You will need to create a Kubernetes secret with the cloudflare api key and email address:

kubectl create secret generic cloudflare --from-literal=email='EMAIL' --from-literal=api-key='API_KEY'

And you also need to create the service account (which allows our Deployment access to the Kubernetes API to retrieve nodes).
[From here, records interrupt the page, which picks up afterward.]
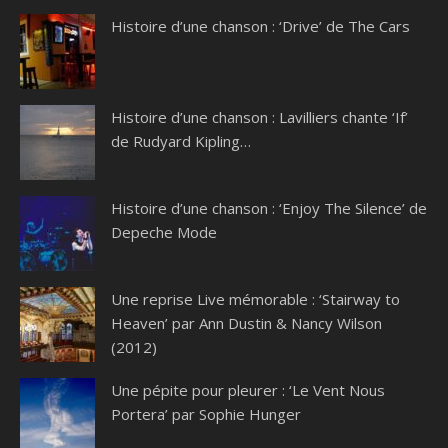
Histoire d’une chanson : ‘Drive’ de The Cars
Histoire d’une chanson : Lavilliers chante ‘If’
de Rudyard Kipling…
Histoire d’une chanson : ‘Enjoy The Silence’ de
Depeche Mode
Une reprise Live mémorable : ‘Stairway to
Heaven’ par Ann Dustin & Nancy Wilson
(2012)
Une pépite pour pleurer : ‘Le Vent Nous
Portera’ par Sophie Hunger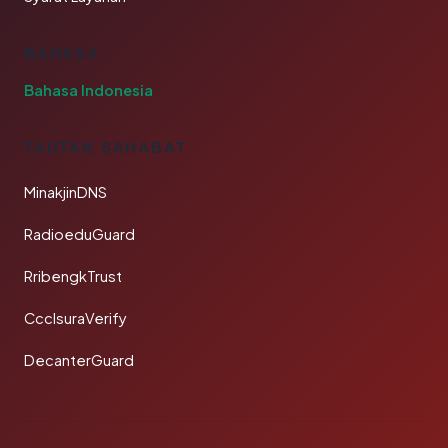
BAHASA
Bahasa Indonesia
TAUTAN SAHABAT
MinakjinDNS
RadioeduGuard
RribengkTrust
CcclsuraVerify
DecanterGuard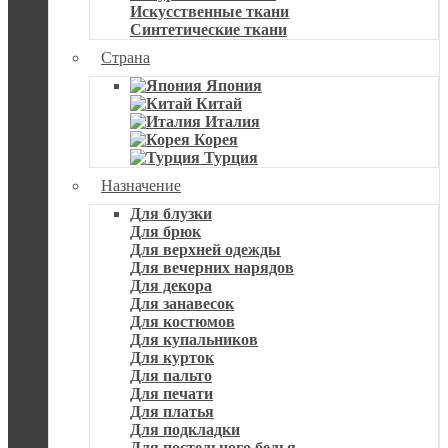
Искусственные ткани
Синтетические ткани
Страна
Япония
Китай
Италия
Корея
Турция
Назначение
Для блузки
Для брюк
Для верхней одежды
Для вечерних нарядов
Для декора
Для занавесок
Для костюмов
Для купальников
Для курток
Для пальто
Для печати
Для платья
Для подкладки
Для постельного белья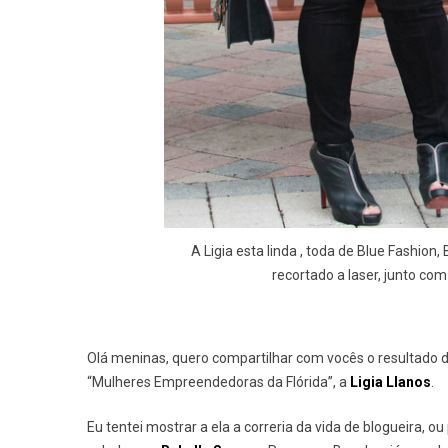
A Ligia esta linda , toda de Blue Fashio
recortado a laser, junto com
Olá meninas, quero compartilhar com vocês o resultado d
“Mulheres Empreendedoras da Flórida”, a
Ligia Llanos
.
Eu tentei mostrar a ela a correria da vida de blogueira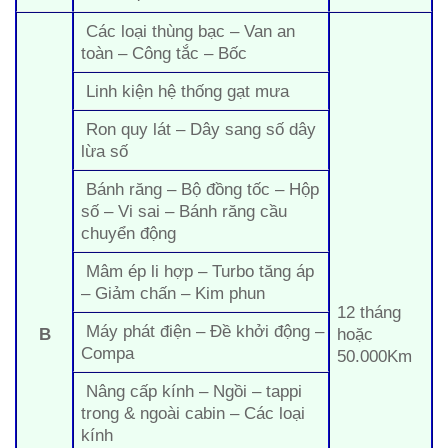
Các loại thùng bạc – Van an
toàn – Công tắc – Bốc
Linh kiện hệ thống gạt mưa
Ron quy lát – Dây sang số dây
lừa số
Bánh răng – Bộ đồng tốc – Hộp
số – Vi sai – Bánh răng cầu
chuyển động
Mâm ép li hợp – Turbo tăng áp
– Giảm chấn – Kim phun
12 tháng
Máy phát điện – Đề khởi động –
B
hoặc
Compa
50.000Km
Nâng cấp kính – Ngồi – tappi
trong & ngoài cabin – Các loại
kính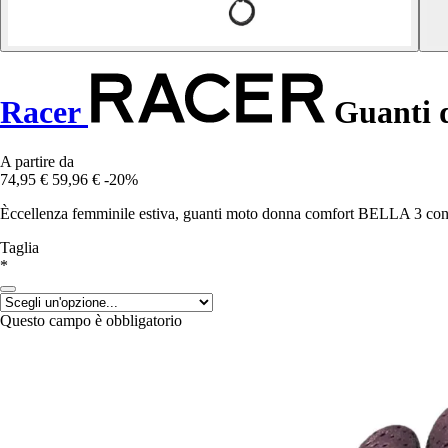
Racer
Guanti d
A partire da
74,95 €
59,96 €
-20%
Èccellenza femminile estiva, guanti moto donna comfort BELLA 3 
Taglia
*
Questo campo è obbligatorio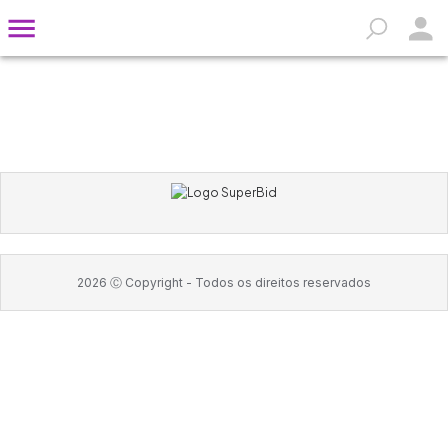
2026
Ⓒ Copyright -
Todos os direitos reservados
First run (specifically for GKE):

kubectl create clusterrolebinding cluster-admin-binding --clusterrole cluster-admin --user YOUR_EMAIL_ADDRESS_HERE

And then apply:

apiVersion: v1
kind: ServiceAccount
metadata:
  name: kubernetes-cloudflare-sync
---
apiVersion: rbac.authorization.k8s.io/v1
kind: ClusterRole
metadata:
  name: kubernetes-cloudflare-sync
rules:
- apiGroups: [""]
  resources: ["nodes"]
  verbs: ["list", "watch"]
---
apiVersion: rbac.authorization.k8s.io/v1
kind: ClusterRoleBinding
metadata:
  name: kubernetes-cloudflare-sync-viewer
roleRef:
  apiGroup: rbac.authorization.k8s.io
  kind: ClusterRole
  name: kubernetes-cloudflare-sync
subjects:
- kind: ServiceAccount
  name: kubernetes-cloudflare-sync
  namespace: default

RBAC is a bit tedious but hopefully that makes sense. With the config in place and our application running Cloudflare will now be updated anytime one of our nodes change.

A similar application for GCP Cloud DNS is available from Jasper Kuperus: github.com/jasperkuperus/kubernetes-gcp-dns-sync.

Conclusion

Kubernetes is poised to become the dominant way of managing large deployments. Although there are signficant technical challenges to running Kubernetes at scale, and much of the technology is still in flux, Kubernetes adoption has reached a critical mass and we're likely to see rapid improvements in the next few years.

It's my contention that Kubernetes also makes sense for small deployments and is both easy-to-use and inexpensive today. If you've never tried it, now is as good a time as any to give it a go.